The author’s father. (Courtesy of Ryan Dennis)
At one point, when the time was right, I asked about the story of our farm. He knew what I meant. Because a farm is its own center of gravity, it determines how the people on it live and die.
Every farm has two histories. One is the version given to visitors, whether 4-H’ers, members of a Future Farmers of America club or distant cousins dropping by. It is sanitized, protective and delivered in bullet points. It includes what changes were made on the farm and when, and how many cows were milked at the time. Occasionally, while leaning forward on his knees, my father answered questions like he was being profiled in a farming magazine. He made grand statements about how the registered cow business “piqued a farmer’s interest” and how there was a time when the harder a person worked, the more money they got. He talked about how the way farmers fed cows changed through the years, and the difference in having hill ground. Eventually, though, he gave me the second story: what happens to people on a farm when that farm struggles.
The sounds of the cattle chewing above us made the type of white noise that the evening could settle into.
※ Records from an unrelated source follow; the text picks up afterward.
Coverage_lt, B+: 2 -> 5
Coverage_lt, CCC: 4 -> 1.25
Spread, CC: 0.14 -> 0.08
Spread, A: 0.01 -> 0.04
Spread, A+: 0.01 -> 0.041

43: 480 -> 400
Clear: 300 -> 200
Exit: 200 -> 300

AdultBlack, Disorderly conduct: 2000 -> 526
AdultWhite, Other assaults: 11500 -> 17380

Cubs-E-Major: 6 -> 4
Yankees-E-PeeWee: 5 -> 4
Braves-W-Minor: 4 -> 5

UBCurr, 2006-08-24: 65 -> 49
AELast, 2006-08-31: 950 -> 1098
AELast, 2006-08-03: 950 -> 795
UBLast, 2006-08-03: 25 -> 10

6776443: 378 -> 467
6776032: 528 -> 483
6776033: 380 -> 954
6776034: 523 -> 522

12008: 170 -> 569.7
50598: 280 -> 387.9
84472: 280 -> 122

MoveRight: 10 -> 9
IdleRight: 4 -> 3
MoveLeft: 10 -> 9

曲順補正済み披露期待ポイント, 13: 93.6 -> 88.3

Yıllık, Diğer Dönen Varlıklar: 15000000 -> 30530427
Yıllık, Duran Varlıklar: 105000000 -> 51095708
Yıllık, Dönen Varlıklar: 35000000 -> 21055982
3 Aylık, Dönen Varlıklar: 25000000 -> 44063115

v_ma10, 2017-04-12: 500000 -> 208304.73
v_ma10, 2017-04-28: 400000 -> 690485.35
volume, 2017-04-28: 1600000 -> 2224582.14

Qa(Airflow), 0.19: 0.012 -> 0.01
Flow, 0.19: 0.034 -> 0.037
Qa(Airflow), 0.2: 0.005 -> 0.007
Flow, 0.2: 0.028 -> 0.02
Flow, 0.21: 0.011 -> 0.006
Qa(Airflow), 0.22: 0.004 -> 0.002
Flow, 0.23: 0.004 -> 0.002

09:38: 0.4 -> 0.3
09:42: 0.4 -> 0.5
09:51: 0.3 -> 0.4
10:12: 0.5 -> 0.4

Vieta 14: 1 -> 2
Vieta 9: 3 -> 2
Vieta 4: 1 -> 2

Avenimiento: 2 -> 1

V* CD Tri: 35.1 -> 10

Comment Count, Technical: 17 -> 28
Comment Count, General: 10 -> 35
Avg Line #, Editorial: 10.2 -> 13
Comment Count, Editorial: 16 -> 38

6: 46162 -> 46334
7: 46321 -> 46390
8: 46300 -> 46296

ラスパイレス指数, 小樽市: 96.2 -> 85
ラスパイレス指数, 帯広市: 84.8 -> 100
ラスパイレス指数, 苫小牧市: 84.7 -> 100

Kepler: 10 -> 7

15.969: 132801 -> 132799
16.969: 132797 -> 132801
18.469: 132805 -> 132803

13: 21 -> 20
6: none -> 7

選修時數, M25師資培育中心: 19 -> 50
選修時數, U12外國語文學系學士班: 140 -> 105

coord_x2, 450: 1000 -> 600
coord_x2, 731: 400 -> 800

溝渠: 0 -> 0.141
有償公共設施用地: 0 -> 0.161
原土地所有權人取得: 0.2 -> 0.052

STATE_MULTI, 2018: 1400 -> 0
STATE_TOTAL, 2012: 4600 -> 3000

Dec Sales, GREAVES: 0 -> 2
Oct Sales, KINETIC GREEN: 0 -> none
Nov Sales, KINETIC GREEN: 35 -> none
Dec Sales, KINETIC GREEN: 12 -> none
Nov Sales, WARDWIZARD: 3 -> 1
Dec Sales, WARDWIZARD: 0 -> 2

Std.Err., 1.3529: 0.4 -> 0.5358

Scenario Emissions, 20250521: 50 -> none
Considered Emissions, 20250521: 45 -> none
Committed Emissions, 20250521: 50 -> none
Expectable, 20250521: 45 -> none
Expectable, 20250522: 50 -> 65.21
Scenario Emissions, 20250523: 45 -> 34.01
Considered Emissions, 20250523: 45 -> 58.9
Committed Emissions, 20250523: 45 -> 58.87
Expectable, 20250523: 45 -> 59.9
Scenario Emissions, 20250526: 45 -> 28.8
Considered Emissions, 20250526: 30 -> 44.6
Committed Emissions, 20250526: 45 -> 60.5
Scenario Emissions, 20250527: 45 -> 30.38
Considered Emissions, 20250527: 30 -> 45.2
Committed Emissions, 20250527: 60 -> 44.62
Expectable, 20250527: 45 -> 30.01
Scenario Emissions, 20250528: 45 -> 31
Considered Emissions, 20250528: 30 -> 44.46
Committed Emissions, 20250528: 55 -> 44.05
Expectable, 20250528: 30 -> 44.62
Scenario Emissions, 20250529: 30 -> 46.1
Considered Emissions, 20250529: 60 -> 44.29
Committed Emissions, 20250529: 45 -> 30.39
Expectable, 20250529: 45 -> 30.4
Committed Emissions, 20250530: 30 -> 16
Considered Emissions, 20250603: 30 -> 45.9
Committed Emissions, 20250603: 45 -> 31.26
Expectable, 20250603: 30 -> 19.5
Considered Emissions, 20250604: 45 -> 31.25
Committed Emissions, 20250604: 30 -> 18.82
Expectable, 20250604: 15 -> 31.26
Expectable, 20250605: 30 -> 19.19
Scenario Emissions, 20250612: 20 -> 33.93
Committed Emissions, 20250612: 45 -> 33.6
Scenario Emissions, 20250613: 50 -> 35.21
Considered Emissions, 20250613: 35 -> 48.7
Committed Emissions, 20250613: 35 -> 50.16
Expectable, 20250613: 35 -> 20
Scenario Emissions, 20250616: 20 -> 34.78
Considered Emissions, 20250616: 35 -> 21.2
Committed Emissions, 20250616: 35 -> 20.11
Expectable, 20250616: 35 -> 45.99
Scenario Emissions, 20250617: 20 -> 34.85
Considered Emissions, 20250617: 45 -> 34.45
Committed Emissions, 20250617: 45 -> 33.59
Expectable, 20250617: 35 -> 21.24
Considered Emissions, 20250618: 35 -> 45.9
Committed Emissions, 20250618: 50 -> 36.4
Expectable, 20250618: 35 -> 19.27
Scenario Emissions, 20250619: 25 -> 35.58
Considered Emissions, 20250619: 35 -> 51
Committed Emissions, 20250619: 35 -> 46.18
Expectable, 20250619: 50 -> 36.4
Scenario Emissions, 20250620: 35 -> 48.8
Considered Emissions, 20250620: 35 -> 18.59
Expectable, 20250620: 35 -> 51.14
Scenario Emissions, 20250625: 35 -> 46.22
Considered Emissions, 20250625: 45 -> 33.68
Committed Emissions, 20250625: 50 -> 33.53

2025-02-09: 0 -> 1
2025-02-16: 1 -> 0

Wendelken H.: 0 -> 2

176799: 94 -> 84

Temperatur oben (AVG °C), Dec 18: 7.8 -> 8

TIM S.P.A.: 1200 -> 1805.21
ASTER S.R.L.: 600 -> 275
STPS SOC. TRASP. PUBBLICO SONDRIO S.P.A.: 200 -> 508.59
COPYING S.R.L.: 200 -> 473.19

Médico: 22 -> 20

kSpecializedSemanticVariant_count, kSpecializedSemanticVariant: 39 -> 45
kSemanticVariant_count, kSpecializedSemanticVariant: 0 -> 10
The dog sauntered by, and my father grabbed it and patted its ribs briskly. He was probably glad to give his hands something to do. The dog was a rescue Aussie my parents had gotten a few years earlier. The dog half-yawned, its teeth grinning.
My father was, above all, a man of stories. There were times he had little else, so he knew the value they had. Our story, as he saw it, was the gift I asked for. In offering it, he showed that he believed in my ambitions as a writer and the decisions I had made, despite what it cost him. Maybe he thought I could get the story right.
My father’s eyes grew watery as he stared into the past again. At one point he pulled the top of his shirt up to rub his cheeks.
The author and his sister at a young age. (Courtesy of Ryan Dennis)
Whenever I returned home, my father set my boots out on the corner of the porch. The first few days I dwelled too much on small assurances. I enjoyed seeing again how big the two walnut trees were in the lawn. They were at least 200 years old, and at that size looked the same as they always had. I appreciated all the birdsong that surrounded our family’s house. I had never realized it was there until I first left for college. I have travelled much since then and never came across anything similar. I mentioned the birds to my parents every time I came back.
“What about Grandpa?” I said. “Do you regret anything?”
“Just a second. You probably need a refill too.”
I handed him my mug. What I didn’t have the courage to say was, What about us?
The sound of the faucet came through the open window behind me. Because I’d seen it before, I knew that the water foamed at the top of the jar once it was filled, already having gin in it. If my father had a lime he would use it, but usually he didn’t. He screwed a cap close. Then he came back onto the porch and handed me the mug and lowered himself into his chair again.
He sat there for a long time. A red squirrel ran up the walnut tree in front of us. It moved in short bursts and then froze, its nails clicking against the bark. The cattle had started to circle, which meant that was probably where they would bed down. A car passed, but neither of us looked to see if the person waved.